* What is being asked
From the first line to the last, repeat the data exactly but leave out the pictures.

* Records from a dataset
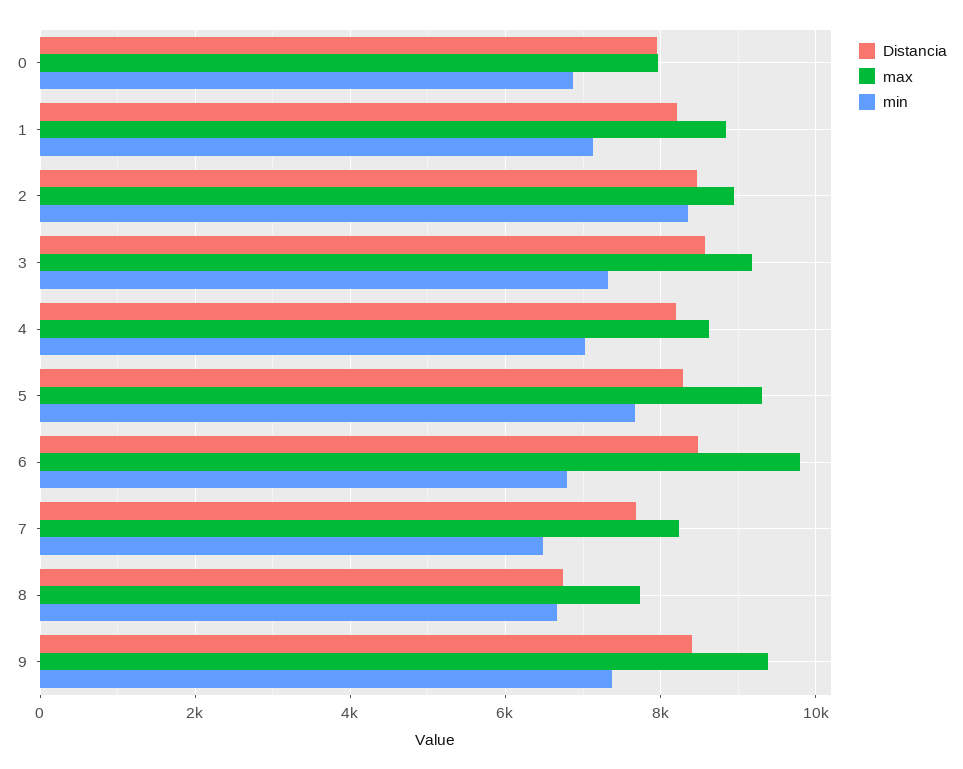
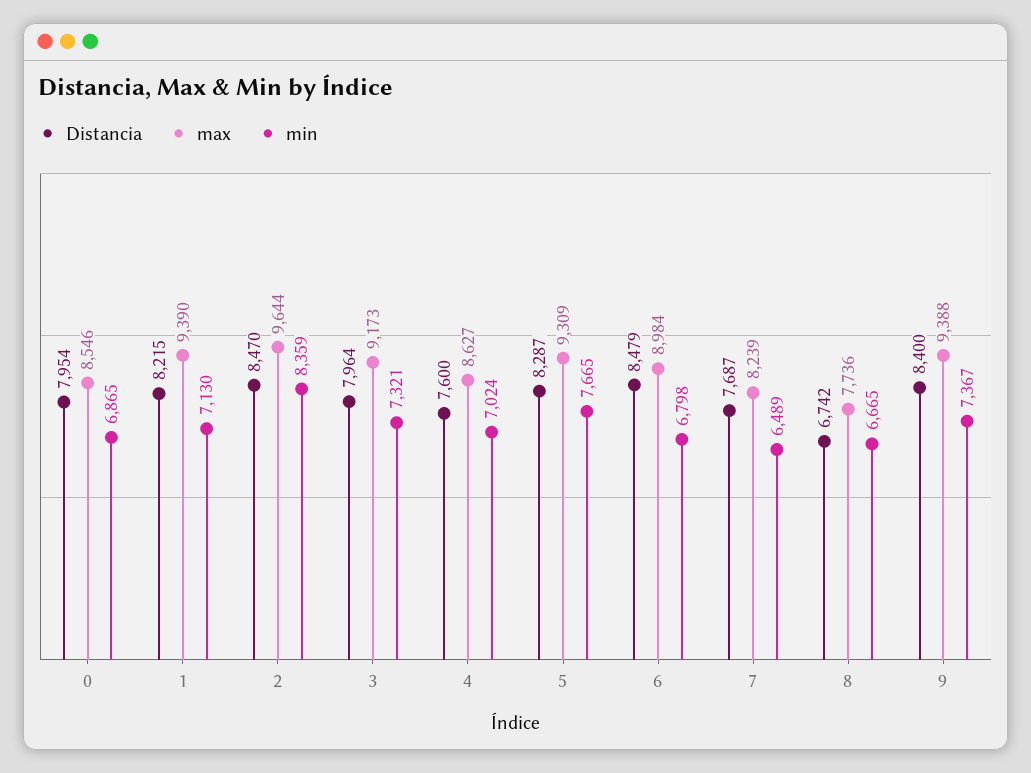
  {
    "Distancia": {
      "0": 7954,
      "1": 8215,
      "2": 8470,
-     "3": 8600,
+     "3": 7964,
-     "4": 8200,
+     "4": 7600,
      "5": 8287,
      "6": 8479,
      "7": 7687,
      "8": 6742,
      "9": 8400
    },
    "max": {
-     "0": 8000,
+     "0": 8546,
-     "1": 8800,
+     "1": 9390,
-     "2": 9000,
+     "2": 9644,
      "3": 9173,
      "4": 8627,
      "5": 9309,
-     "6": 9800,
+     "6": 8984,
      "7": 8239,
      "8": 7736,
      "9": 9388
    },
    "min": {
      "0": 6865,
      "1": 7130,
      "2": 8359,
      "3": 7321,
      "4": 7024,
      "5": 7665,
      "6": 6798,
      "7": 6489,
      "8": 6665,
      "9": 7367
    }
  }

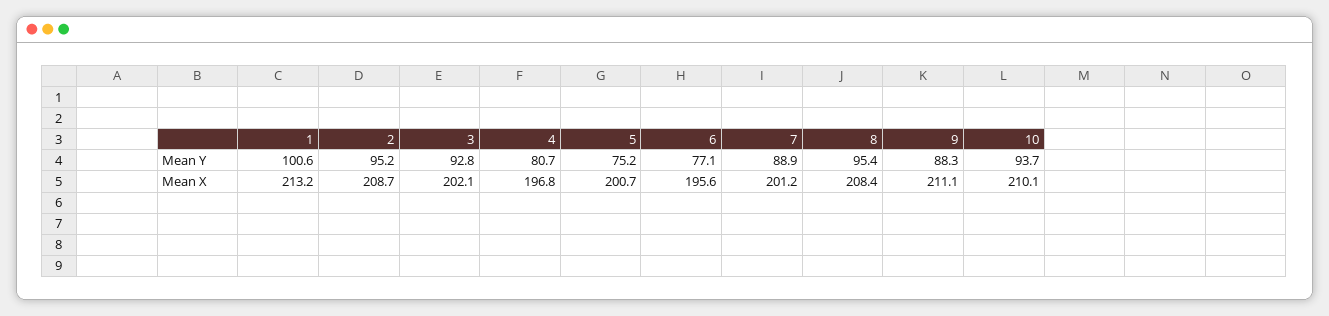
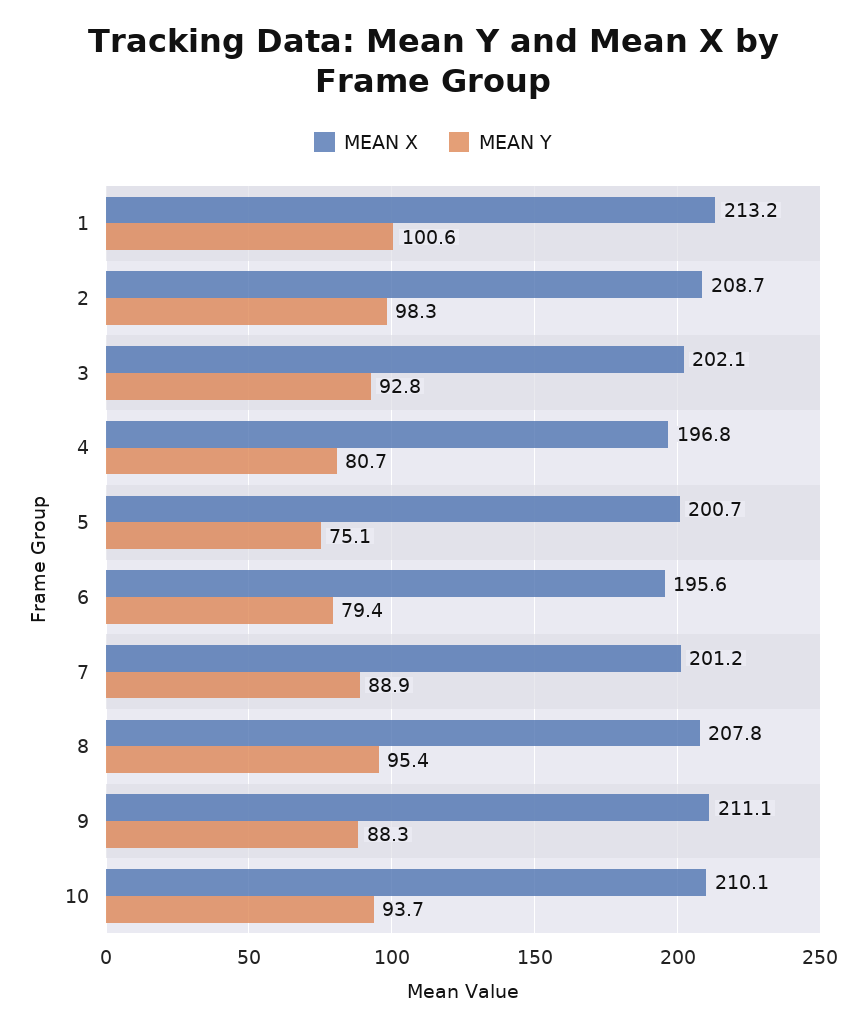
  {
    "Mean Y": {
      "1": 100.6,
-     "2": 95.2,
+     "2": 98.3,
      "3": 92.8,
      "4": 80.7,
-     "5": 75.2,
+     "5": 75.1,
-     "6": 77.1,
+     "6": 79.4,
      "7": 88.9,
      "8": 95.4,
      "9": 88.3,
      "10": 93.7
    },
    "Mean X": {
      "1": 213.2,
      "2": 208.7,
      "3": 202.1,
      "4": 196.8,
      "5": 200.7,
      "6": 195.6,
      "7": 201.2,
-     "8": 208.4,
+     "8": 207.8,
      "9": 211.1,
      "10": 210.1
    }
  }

* Exercise response
  {
    "Distancia": {
      "0": 7954,
      "1": 8215,
      "2": 8470,
-     "3": 8600,
+     "3": 7964,
-     "4": 8200,
+     "4": 7600,
      "5": 8287,
      "6": 8479,
      "7": 7687,
      "8": 6742,
      "9": 8400
    },
    "max": {
-     "0": 8000,
+     "0": 8546,
-     "1": 8800,
+     "1": 9390,
-     "2": 9000,
+     "2": 9644,
      "3": 9173,
      "4": 8627,
      "5": 9309,
-     "6": 9800,
+     "6": 8984,
      "7": 8239,
      "8": 7736,
      "9": 9388
    },
    "min": {
      "0": 6865,
      "1": 7130,
      "2": 8359,
      "3": 7321,
      "4": 7024,
      "5": 7665,
      "6": 6798,
      "7": 6489,
      "8": 6665,
      "9": 7367
    }
  }

  {
    "Mean Y": {
      "1": 100.6,
-     "2": 95.2,
+     "2": 98.3,
      "3": 92.8,
      "4": 80.7,
-     "5": 75.2,
+     "5": 75.1,
-     "6": 77.1,
+     "6": 79.4,
      "7": 88.9,
      "8": 95.4,
      "9": 88.3,
      "10": 93.7
    },
    "Mean X": {
      "1": 213.2,
      "2": 208.7,
      "3": 202.1,
      "4": 196.8,
      "5": 200.7,
      "6": 195.6,
      "7": 201.2,
-     "8": 208.4,
+     "8": 207.8,
      "9": 211.1,
      "10": 210.1
    }
  }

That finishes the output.